The fourth and final film of the day was "House of Flying Daggers", by Zhang Yimou... a phantasmagorical costume drama and martial arts love story beautiful to look at but devoid of any sense after the absolutely dazzling first half hour. Zhang, who started out as a cameraman then turned director, has been the leading light of the Mainland China cinema for nearly twenty years with countless internationaally acclaimed films, many on the verge of inacceptability by the Communist censors (Raise the Red Lantern, Yellow Sorghum, etc.) but has of late become not only respectable, but big box-office mainstream as well. This one, too much in the tradition of "Crouching Tiger, Hidden Dragon" and starring the same porcelain complexioned leading lady (Michelle Yeoh), starts out with an extended double dance sequence as dazzling and colorful as the best of Bollywood, then segues into a star-crossed lovers love story with endless flying weaponry battles in glorious magic bamboo forests which put one somewhat in the mind of Quarantino's "Kill Bill, II". Some of the acrobatic swordplay and whiz-bang archery is so exciting and clever that it actually aroused mid-stream applause for particularly bravura sequences, which is MOST unusual at a press screening of jaded professionals. However, this is San Sebastian and even the press is hanging looser than usual. Unfortunately, the martial arts shenanigans and camera wizardry went on and on, so far beyond the point of overkil,l that the end credits were greeted with only weak and scattered clip claps, the dazed gathering obviously exhausted and drained of all further energy. This is a film not to miss the first third of -- -- and then take a powder.

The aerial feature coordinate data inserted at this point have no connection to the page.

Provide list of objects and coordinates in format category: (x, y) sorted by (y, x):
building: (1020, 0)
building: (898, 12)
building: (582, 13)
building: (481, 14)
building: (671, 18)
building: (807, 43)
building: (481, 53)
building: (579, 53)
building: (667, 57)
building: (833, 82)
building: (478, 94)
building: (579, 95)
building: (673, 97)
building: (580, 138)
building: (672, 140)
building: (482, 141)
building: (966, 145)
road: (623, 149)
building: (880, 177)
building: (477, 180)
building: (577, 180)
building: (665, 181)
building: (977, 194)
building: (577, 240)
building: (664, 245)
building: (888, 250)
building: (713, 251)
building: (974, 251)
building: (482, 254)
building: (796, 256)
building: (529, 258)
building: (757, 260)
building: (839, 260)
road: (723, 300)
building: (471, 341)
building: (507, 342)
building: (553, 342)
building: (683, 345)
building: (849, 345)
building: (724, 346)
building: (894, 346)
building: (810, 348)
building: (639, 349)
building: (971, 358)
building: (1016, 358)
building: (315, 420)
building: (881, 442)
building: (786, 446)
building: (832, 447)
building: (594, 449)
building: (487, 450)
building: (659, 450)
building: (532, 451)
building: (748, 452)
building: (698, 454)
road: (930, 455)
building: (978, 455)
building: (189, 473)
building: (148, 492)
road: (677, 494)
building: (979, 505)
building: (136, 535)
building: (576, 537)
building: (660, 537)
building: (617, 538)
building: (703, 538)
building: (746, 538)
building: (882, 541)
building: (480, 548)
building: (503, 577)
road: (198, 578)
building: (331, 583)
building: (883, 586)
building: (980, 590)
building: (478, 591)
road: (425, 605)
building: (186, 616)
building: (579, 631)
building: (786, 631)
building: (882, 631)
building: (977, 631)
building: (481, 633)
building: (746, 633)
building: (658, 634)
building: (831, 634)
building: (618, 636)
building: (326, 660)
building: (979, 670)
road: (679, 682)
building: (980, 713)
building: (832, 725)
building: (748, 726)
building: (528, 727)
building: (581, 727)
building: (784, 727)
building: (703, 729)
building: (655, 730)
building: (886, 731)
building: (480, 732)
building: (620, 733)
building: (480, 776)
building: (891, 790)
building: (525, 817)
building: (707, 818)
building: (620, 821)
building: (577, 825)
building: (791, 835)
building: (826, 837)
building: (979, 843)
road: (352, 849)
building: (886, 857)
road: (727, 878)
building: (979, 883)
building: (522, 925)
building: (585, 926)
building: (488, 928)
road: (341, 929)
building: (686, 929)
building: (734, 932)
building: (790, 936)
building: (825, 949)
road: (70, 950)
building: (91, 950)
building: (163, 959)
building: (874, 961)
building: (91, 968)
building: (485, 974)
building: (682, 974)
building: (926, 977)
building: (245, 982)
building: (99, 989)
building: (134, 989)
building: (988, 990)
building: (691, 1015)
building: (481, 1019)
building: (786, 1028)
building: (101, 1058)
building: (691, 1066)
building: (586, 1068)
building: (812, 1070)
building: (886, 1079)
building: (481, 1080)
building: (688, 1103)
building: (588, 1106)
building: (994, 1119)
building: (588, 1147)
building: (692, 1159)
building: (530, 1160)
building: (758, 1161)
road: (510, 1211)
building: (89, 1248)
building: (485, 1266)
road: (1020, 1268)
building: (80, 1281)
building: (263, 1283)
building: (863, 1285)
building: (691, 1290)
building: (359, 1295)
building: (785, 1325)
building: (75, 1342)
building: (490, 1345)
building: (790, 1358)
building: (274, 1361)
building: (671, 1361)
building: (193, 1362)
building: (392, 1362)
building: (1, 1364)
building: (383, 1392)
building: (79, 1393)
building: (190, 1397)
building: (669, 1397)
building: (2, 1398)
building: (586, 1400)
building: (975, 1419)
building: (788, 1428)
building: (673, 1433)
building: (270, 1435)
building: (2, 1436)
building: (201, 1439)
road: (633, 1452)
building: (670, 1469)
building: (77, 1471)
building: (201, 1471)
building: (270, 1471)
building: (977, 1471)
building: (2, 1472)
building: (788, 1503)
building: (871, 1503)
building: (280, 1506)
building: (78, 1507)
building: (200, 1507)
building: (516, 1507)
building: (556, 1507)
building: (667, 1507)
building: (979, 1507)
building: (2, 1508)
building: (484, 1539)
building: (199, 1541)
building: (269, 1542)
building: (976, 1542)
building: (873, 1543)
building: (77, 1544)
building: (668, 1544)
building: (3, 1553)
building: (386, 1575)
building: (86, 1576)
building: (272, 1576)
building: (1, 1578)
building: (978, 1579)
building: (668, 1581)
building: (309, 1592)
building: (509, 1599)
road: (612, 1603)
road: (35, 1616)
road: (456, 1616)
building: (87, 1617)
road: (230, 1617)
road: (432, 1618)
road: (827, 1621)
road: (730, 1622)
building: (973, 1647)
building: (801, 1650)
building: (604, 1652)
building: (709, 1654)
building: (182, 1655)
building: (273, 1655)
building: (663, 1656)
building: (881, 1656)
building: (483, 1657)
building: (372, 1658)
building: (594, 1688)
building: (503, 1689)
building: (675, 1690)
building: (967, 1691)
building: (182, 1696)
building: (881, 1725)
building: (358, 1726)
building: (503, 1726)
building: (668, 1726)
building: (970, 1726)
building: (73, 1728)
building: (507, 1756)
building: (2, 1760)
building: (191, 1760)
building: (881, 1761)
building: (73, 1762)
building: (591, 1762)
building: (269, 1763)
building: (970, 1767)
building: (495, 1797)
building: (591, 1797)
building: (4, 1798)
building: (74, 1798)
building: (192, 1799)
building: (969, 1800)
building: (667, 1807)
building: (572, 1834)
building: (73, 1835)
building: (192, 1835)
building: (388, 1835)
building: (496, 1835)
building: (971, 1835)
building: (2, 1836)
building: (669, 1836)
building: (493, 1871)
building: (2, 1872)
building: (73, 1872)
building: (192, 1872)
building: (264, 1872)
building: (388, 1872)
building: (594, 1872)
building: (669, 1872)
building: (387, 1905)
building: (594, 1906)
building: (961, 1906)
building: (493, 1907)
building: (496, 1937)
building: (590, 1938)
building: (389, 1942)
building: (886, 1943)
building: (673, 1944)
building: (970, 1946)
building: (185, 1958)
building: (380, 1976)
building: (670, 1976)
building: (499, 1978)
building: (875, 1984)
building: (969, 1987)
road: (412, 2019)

Getaway Day, Sat. September 25

At the „Hole in the Floor“ press conference on Saturday morning attended by director Tod Williams and star Jeff Bridges, some of the ambiguities of the film -- notably, the guilt feelings which provoke the breakdown of the marriage -- were explained away with an explanation by the young director (this is only his second film) that this is exactly what he was going after – ambiguity. -- (“I don’t like films that give you all the answers“) -- a motion which was seconded by actor Bridges. Sounds good on paper but does not change the fact that the flick was very flip-floppy and unsteady on its feet. Jeff, in ultra long hair tied in a bun and full scruffy beard in preparation for an upcoming new film, was his usual cordial, easy going, smiling self, but the sparseness of the press turnout and absence of any
penetrating questions obviously reflected the general lack of interest in
the film, which has in fact been chosen for the prestigious closing slot
gala tonight.

Mr. Bridges was the third Hollywood celebrity to be honored this week with a Lifetime Donostia award, attesting to the high drawing power of this primo A-class festival. The other two, as mentioned earlier, were Annette Benning and Woody Allen. Allen was also accorded the additional honor of a full retrospective of his works, extremely well attended by the Donastian ticket buying public. The overall program was literally jam-packed with bustling sidebars including a section entitled „Politically Incorrect“ with such enticing titles as John Waters mother of all bad-taste films, “Pink Flamingos“, Pasolini’s „Sodom and Gommorah“, „Alex Cox’s „Sid and Nancy“ and „Happiness“, Tod Solanz´s outrageous tale of homosexual child abuse in the bourgeois suburbs, plus „Dick“, a short film on women’s attitudes to the male appendage – 34 titialating titles in all. Another fascinating sidebar was a full retrospective of the oeuvre of Hollywood old-timer Anthony Mann, who
specialized in films noir and off-beat westerns. Even hard-to-please VARIETY
described this 52nd edition of the festival with the ords.“Pic debuts and
market power signal strongest fest in years“ ... and so the balcony is closed on „DONASTIA NAZIOARTEKO ZINEMALDIA, 2004. Hope to see y’all next year in this marvelous, user friendly beautiful Basque city on the Bay of Biscay.